— Your goal —
A word-for-word copy of the data is what's wanted; pictures stay out of it.

— Material shown —
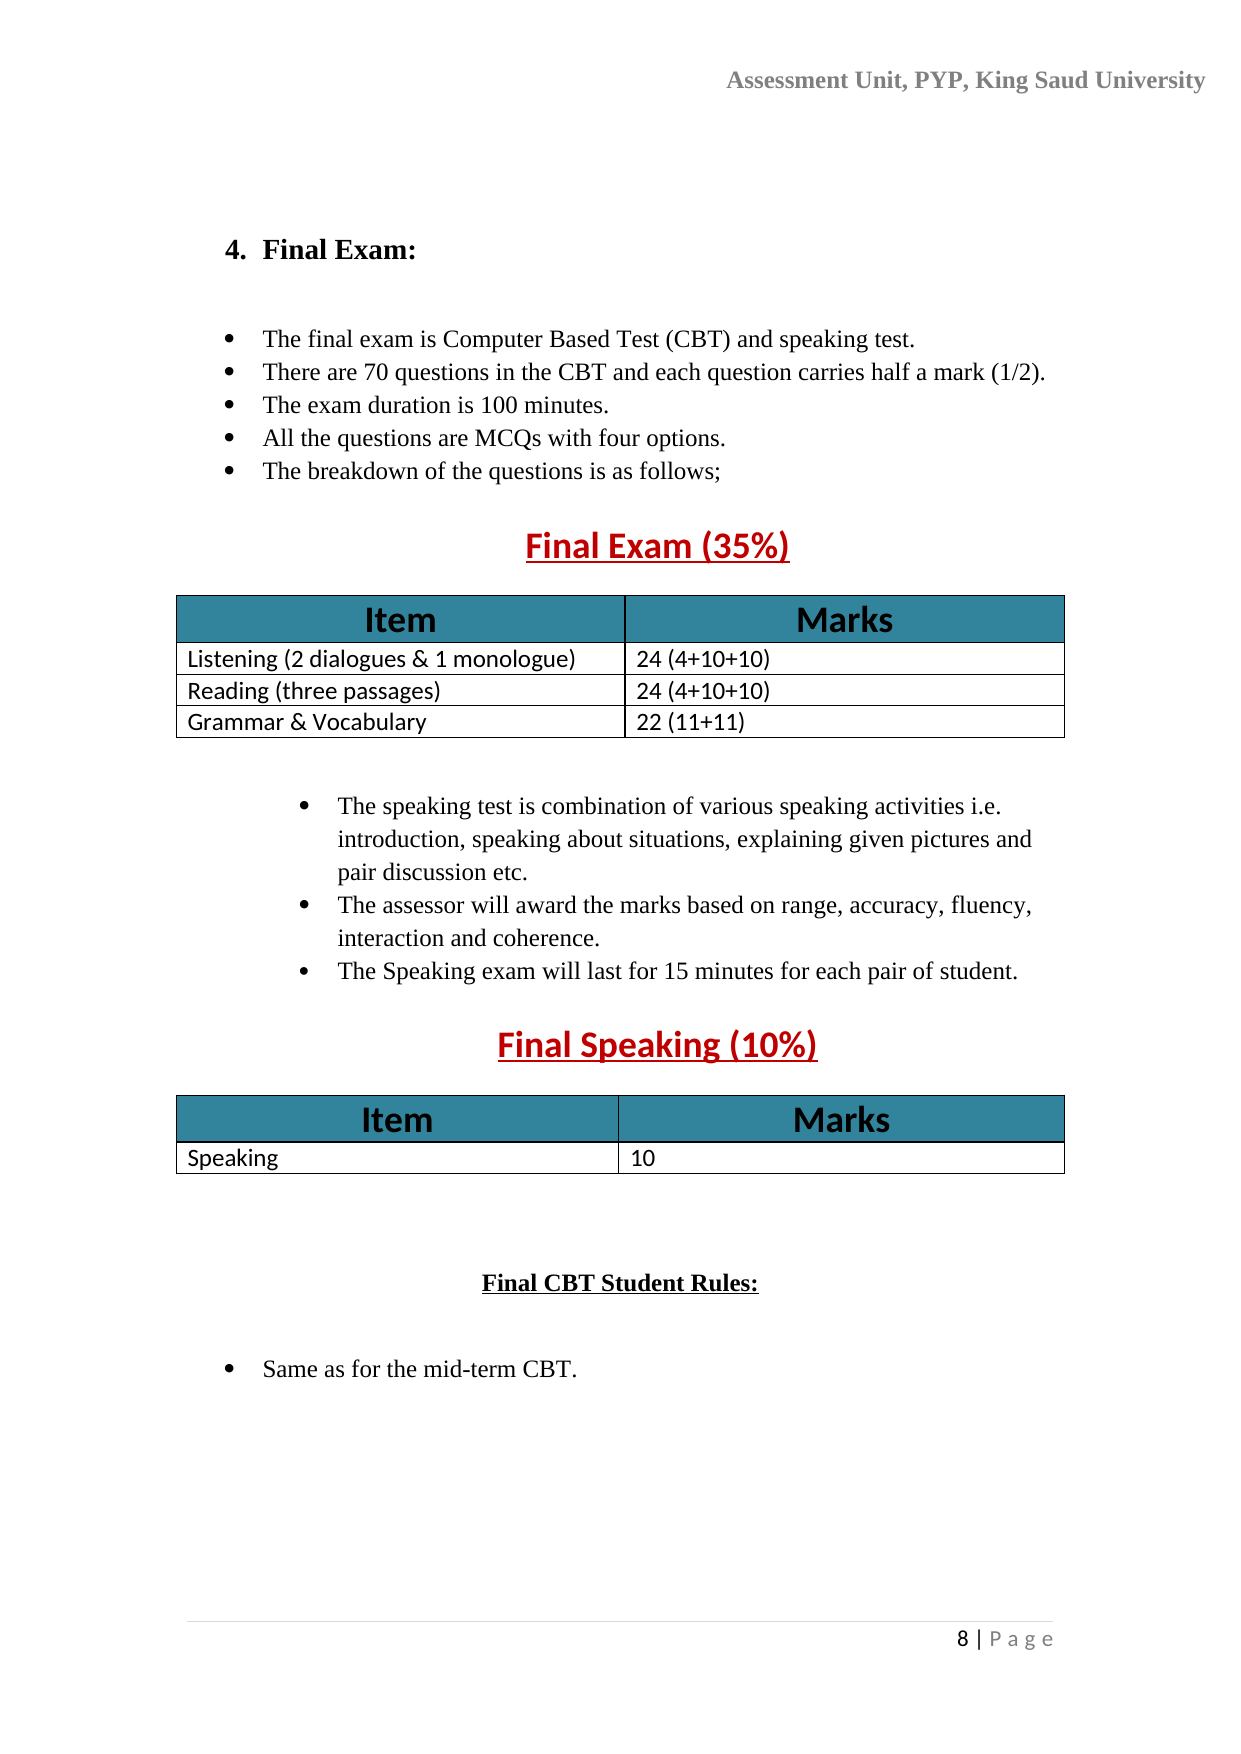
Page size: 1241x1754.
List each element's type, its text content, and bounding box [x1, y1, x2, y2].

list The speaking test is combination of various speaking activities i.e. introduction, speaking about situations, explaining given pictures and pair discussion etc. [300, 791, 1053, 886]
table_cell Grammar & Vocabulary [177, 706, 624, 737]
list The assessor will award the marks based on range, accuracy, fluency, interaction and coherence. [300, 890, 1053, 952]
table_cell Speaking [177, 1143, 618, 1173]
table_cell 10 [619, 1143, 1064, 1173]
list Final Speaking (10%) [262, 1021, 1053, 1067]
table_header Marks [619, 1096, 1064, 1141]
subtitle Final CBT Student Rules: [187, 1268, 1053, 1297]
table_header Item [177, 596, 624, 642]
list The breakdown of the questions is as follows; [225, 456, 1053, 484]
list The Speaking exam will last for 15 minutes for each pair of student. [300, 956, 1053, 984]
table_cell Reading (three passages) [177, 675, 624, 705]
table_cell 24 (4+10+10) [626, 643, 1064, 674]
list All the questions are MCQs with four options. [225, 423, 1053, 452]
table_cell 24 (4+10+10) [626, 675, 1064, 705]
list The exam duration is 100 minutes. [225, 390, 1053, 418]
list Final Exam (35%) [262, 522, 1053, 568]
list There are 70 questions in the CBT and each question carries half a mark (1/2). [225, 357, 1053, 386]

— Answer section —
Page size: 1241x1754.
List each element's type, its text content, and bounding box [x1, y1, x2, y2].

list The speaking test is combination of various speaking activities i.e. introduction, speaking about situations, explaining given pictures and pair discussion etc. [300, 791, 1053, 886]
table_cell Grammar & Vocabulary [177, 706, 624, 737]
list The assessor will award the marks based on range, accuracy, fluency, interaction and coherence. [300, 890, 1053, 952]
table_cell Speaking [177, 1143, 618, 1173]
table_cell 10 [619, 1143, 1064, 1173]
list Final Speaking (10%) [262, 1021, 1053, 1067]
table_header Marks [619, 1096, 1064, 1141]
subtitle Final CBT Student Rules: [187, 1268, 1053, 1297]
table_header Item [177, 596, 624, 642]
list The breakdown of the questions is as follows; [225, 456, 1053, 484]
list The Speaking exam will last for 15 minutes for each pair of student. [300, 956, 1053, 984]
table_cell Reading (three passages) [177, 675, 624, 705]
table_cell 24 (4+10+10) [626, 643, 1064, 674]
list All the questions are MCQs with four options. [225, 423, 1053, 452]
table_cell 24 (4+10+10) [626, 675, 1064, 705]
list The exam duration is 100 minutes. [225, 390, 1053, 418]
list Final Exam (35%) [262, 522, 1053, 568]
list There are 70 questions in the CBT and each question carries half a mark (1/2). [225, 357, 1053, 386]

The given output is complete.